How odd. Just days ago, Bret Stephens of The Wall Street Journal was busy writing that clearly the only thing that mattered to backers of Donald Trump and Senator Ted Cruz (R-TX) was losing to Hillary Clinton. Now, Will openly says he’d prefer to lose if it means stopping Trump. The panic is palpable amongst the establishment pundits.
Will rightly points out that Trump represents a strain of thinking foreign to conservatism. He’s more along the lines of Teddy Roosevelt’s progressivism or the supposed “pragmatism” of Rockefeller Republicans than Ronald Reagan. All that is true. But then Will concludes:
[T]his avatar of unfettered government and executive authoritarianism has mesmerized a large portion of Republicans for six months. The larger portion should understand this: One hundred and four years of history is in the balance. If Trump is the Republican nominee in 2016, there might not be a conservative party in 2020 either.

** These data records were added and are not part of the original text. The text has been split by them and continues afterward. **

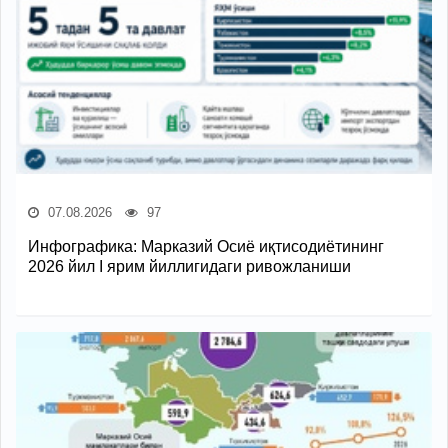
07.08.2026
97
Инфографика: Марказий Осиё иқтисодиётининг
2026 йил I ярим йиллигидаги ривожланиши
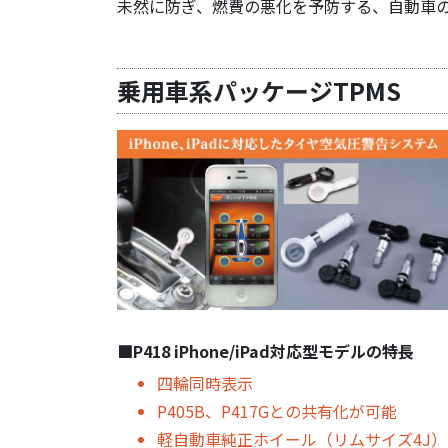
未然に防ぎ、燃費の悪化を予防する、自動車
乗用車系パッケージTPMS
■P418 iPhone/iPad対応型モデルの特長
四輪同時表示
P405B、P417Gとの共有化が可能
軽自動車純正ホイール（リムサイズ4J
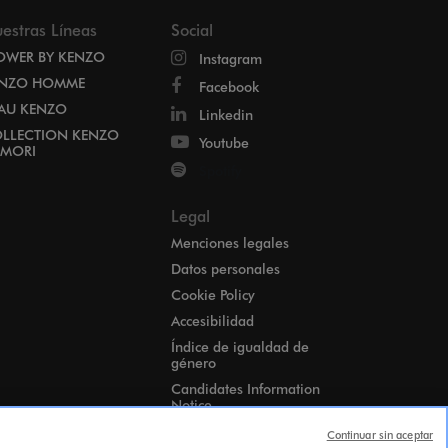
estras Líneas
Social
OWER BY KENZO
Instagram
NZO HOMME
Facebook
EAU KENZO
Linkedin
LLECTION KENZO
Youtube
MORI
Spotify
Legal
Menciones legales
Datos personales
Cookie Policy
Accesibilidad
Índice de igualdad de
género
Candidates Information
Notice
Configuración de cookies
Continuar sin aceptar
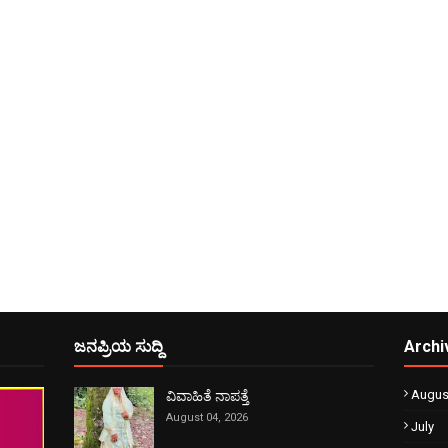
ಜನಪ್ರಿಯ ಸುದ್ದಿ
Archi
Augus
ವಿವಾಹಿತೆ ನಾಪತ್ತೆ
August 04, 2026
July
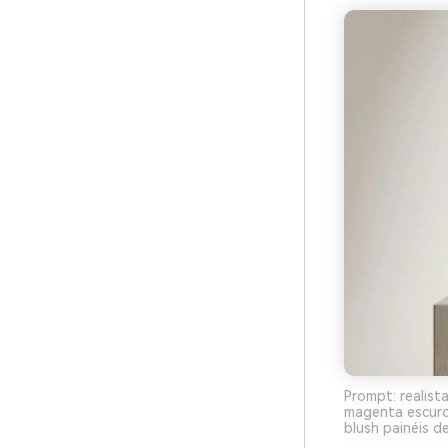
Prompt: realist
magenta escuro 
blush painéis d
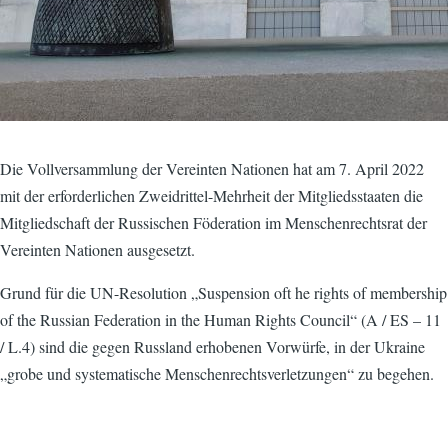
Die Vollversammlung der Vereinten Nationen hat am 7. April 2022
mit der erforderlichen Zweidrittel-Mehrheit der Mitgliedsstaaten die
Mitgliedschaft der Russischen Föderation im Menschenrechtsrat der
Vereinten Nationen ausgesetzt.
Grund für die UN-Resolution „Suspension oft he rights of membership
of the Russian Federation in the Human Rights Council“ (A / ES – 11
/ L.4) sind die gegen Russland erhobenen Vorwürfe, in der Ukraine
„grobe und systematische Menschenrechtsverletzungen“ zu begehen.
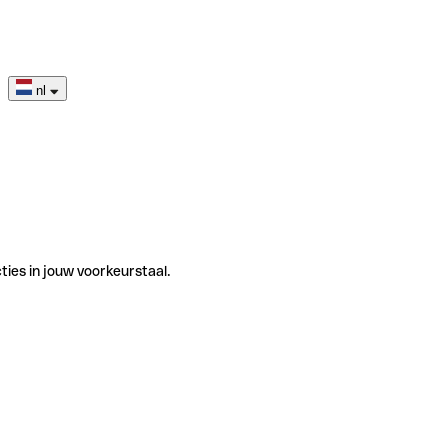
nl
ties in jouw voorkeurstaal.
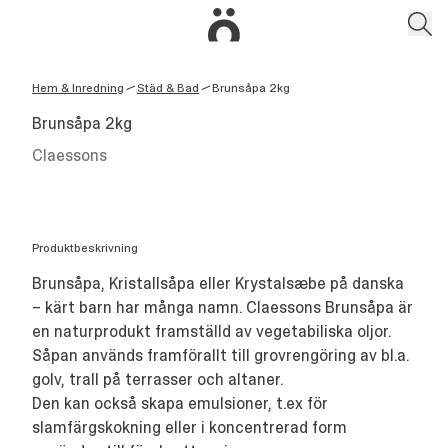
Hem & Inredning
Städ & Bad
Brunsåpa 2kg
/
/
Brunsåpa 2kg
Claessons
Produktbeskrivning
Brunsåpa, Kristallsåpa eller Krystalsæbe på danska
– kärt barn har många namn. Claessons Brunsåpa är
en naturprodukt framställd av vegetabiliska oljor.
Såpan används framförallt till grovrengöring av bl.a.
golv, trall på terrasser och altaner.
Den kan också skapa emulsioner, t.ex för
slamfärgskokning eller i koncentrerad form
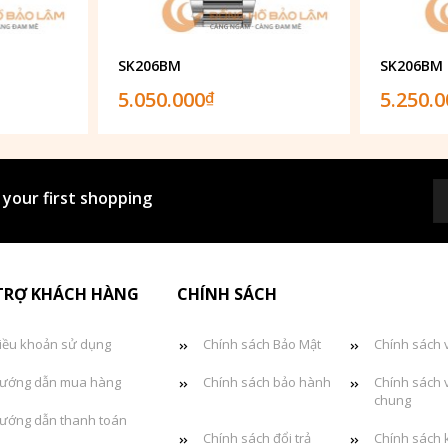
SK206BM
SK206BM
5.050.000
5.250.
₫
 your first shopping
TRỢ KHÁCH HÀNG
CHÍNH SÁCH
iều khoản sử dụng
Chính sách Bảo Mật
Chính sách 
ướng dẫn mua hàng
Chính sách bảo hành
Chính sách 
chung
ướng dẫn thanh toán
Chính sách đổi trả
Chính sách 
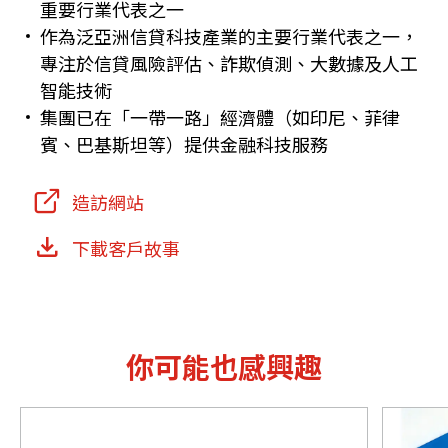
重要行業代表之一
作為泛亞洲信貸科技產業的主要行業代表之一，
專注於信貸風險評估、詐欺偵測、大數據及人工
智能技術
集團已在「一帶一路」經濟體（如印尼、菲律
賓、巴基斯坦等）提供金融科技服務
造訪網站
下載客戶故事
你可能也感興趣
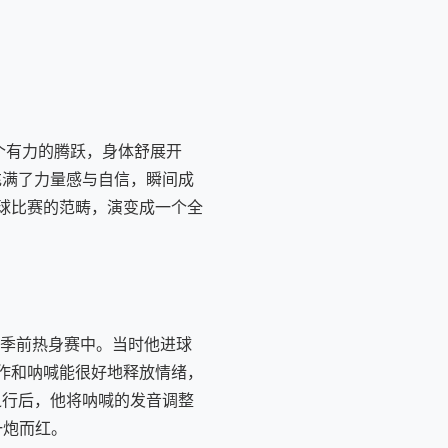
个有力的腾跃，身体舒展开
充满了力量感与自信，瞬间成
足球比赛的范畴，演变成一个全
场季前热身赛中。当时他进球
动作和呐喊能很好地释放情绪，
之行后，他将呐喊的发音调整
一炮而红。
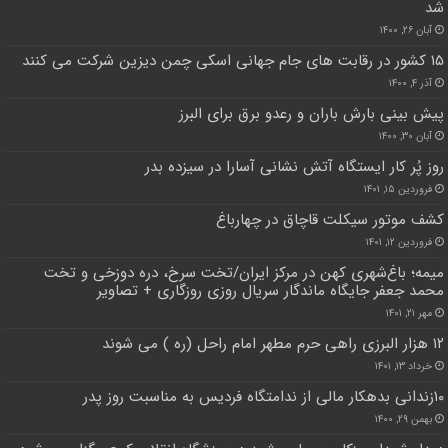
شد
آبان ۲۶, ۱۴۰۰
۱۵ کشور در رقابت های جام جهانی اسکی چمن دیزین شرکت می کنند
آذر ۴, ۱۴۰۰
پیش بینی بارش باران و رعدو برق برای البرز
آبان ۳۰, ۱۴۰۰
روز پُر کار ایستگاه آتش نشانی آسارا در سیزده بدر
فروردین ۱۵, ۱۴۰۱
کشف موتور سیکلت قاچاق در چهارباغ
فروردین ۱۲, ۱۴۰۱
میمه؛ باغ‌شهری کهن در مرکز ایران/‌تخت سرخ، دره دوزخی و تخت
محمد جعفر جایگاه ماندگار سریال روزی روزگاری + تصاویر‌
مهر ۲۱, ۱۴۰۱
۱۲ هزار البرزی راهی حرم مطهر امام راحل (ره ) می شوند
خرداد ۱۳, ۱۴۰۱
۱۰زندانی بدهکار مالی از ندامتگاه فردیس به مناسبت روز پدر
بهمن ۲۹, ۱۴۰۰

This is wildly overstated. The fact is that the Republican Party has shifted the definition of conservatism to meet non-conservative presidential candidates over and over again. As I wrote about Mitt Romney in early 2012:
Yes, defeating horrible politicians like Barack Obama is the top goal — but that doesn’t justify redefining conservatism entirely…. When we deliberately broaden conservatism to encompass government-forced purchase of health insurance or raising taxes or appointing liberal judges or enforcing same-sex marriage or using taxpayer money to bail out business or pushing trade barriers, we destroy conservatism from within. If we do that, why would our politicians even bother to pay lip service to the standard?
I have great sympathy for the argument that Trumpism harms conservatism. But so did McCainism and Romneyism and Bushism and Doleism. None of the current Trump critics seemed to have a problem with any of that. The Republican Party stumbles ever forward, pushing such candidates. Why would Trump be any different -- except that the base likes Trump, where many in the base disliked the others?